[Text excerpt]:
──────
By Denis Krasnin and Dietmar Henning
29 October 2013
For many years, measures against asylum seekers have been systematically strengthened in Germany. The state government in Hamburg, controlled by the Social Democratic Party (SPD), has played a leading role in this. The state government has withheld basic necessities of life from refugees, and systematically promoted hatred against black people to intimidate asylum seekers and force them to leave.
In February of this year, 350 immigrants came to Hamburg from Italy. They had been left stranded for more than two years on the island of Lampedusa. They had fled there in 2011 in order to escape violence in Libya as a result of the NATO war. The African migrants worked on the Libyan oilfields, among other industries. Most of the men came from Ghana, Mali and the Ivory Coast.
They travelled to Hamburg with papers provided by the Italian government, along with €500 in cash. From the beginning, the declared goal of the SPD was to deport the refugees back to Italy.
After holding talks, the demands of the refugees were rejected by the city’s mayor, Olaf Scholz, Interior Senator Michael Neumann and Detlef Scheele, senator for social affairs, who are all SPD members.
After briefly being accepted into the city’s winter emergency programme, the refugees were thrown onto the street in April. At that time, they had authorisation to stay in the Schengen area for three months. They are not allowed to work in Germany and have no right to receive social welfare or accommodation. They lived on the streets at first, but they have received strong support from Hamburg residents over recent months.
In June, the church in the St. Pauli parish provided accommodation for 80 refugees in the church. School pupils in the district near the harbour intend to give the migrants access to their sports hall over the winter, where the refugees can use showers, toilets and a heated room. The SPD state government has opposed even this minimal aid.
Instead, they have done everything to make the lives of the refugees unbearable in order to force them to leave. At the end of September, the state Senate refused to allow the refugees to receive assistance from the city’s winter emergency programme. In addition, the authorities banned the church from setting up heated containers on their land. Scholz and Neumann threatened that this could be a punishable offence for assisting illegal residence.
──────
[Material]:
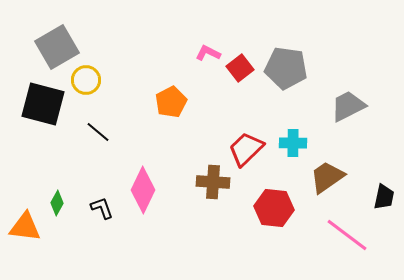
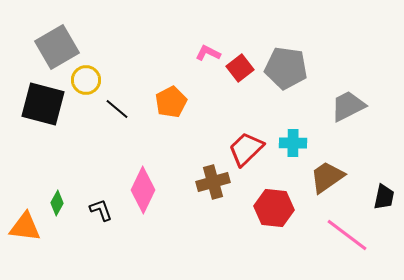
black line: moved 19 px right, 23 px up
brown cross: rotated 20 degrees counterclockwise
black L-shape: moved 1 px left, 2 px down
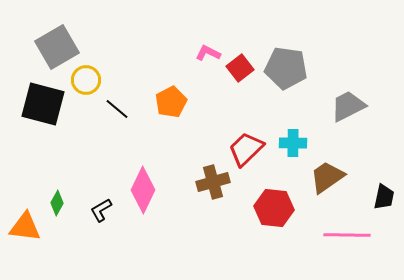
black L-shape: rotated 100 degrees counterclockwise
pink line: rotated 36 degrees counterclockwise
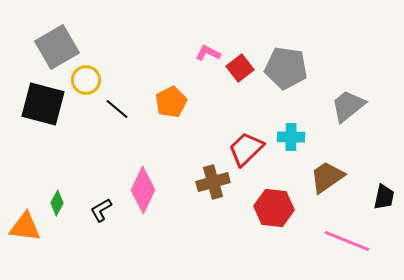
gray trapezoid: rotated 12 degrees counterclockwise
cyan cross: moved 2 px left, 6 px up
pink line: moved 6 px down; rotated 21 degrees clockwise
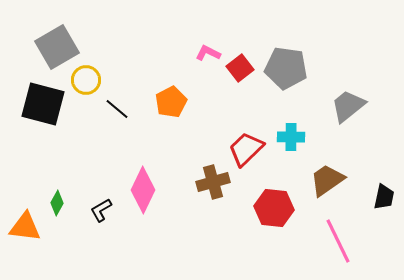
brown trapezoid: moved 3 px down
pink line: moved 9 px left; rotated 42 degrees clockwise
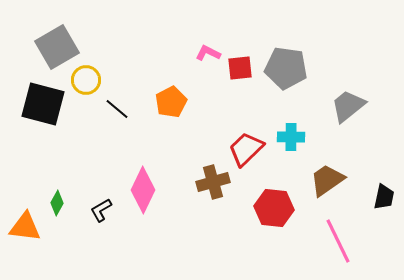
red square: rotated 32 degrees clockwise
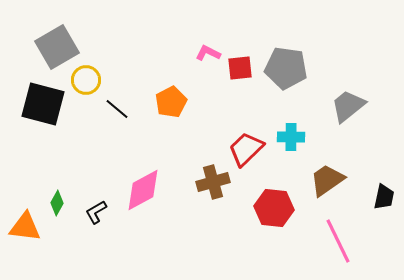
pink diamond: rotated 36 degrees clockwise
black L-shape: moved 5 px left, 2 px down
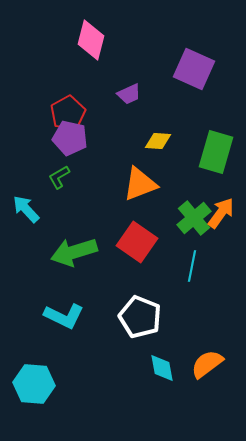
──────
[Exercise task 1]: According to the article on refugees in Hamburg, which countries did most of the men come from?
[Exercise task 2]: Write the next part of the article on Hamburg's treatment of the Lampedusa refugees, picking up after its final paragraph.

[Output 1]: Ghana, Mali and the Ivory Coast.

[Output 2]:
Three weeks after the federal elections and only a few days after close to 400 people died in the Lampedusa catastrophe, the police began a targeted operation against black Africans. Helicopters flew over the city, and the police stopped every pedestrian with black skin in order to locate those without papers.
This practice breaches fundamental rights. It is explicitly banned in the constitution to discriminate against individuals based on their skin colour. The racial profiling practiced by in the police crackdown initiated by the state Senate is clearly in breach of this provision.
Several refugees have been forced to identify themselves to the police, with one even being made to give his fingerprints.
The refugees have to date not provided the authorities with their names and identities, because they justifiably fear immediate deportation. Under the Dublin II agreement, the country where the refugees first entered Europe is responsible for them. In the case of the Lampedusa migrants it is Italy. Consequently, the migrants would have to turn to the Italian authorities to consider their asylum applications. However, they have already done this, with the result that their applications were rejected. Neumann, the senator for the interior, has been demanding that the refugees leave the country.
“We fled from war and massacres in Libya,” said a member of the Lampedusa group at a public meeting in Hamburg. “Several million migrants could live there with dignity before the war (led by NATO in 2011). It is hard to understand, why in a country which proclaims to be democratic there is no willingness to assist 350 refugees in an emergency humanitarian camp. Instead we are controlled and criminalised.”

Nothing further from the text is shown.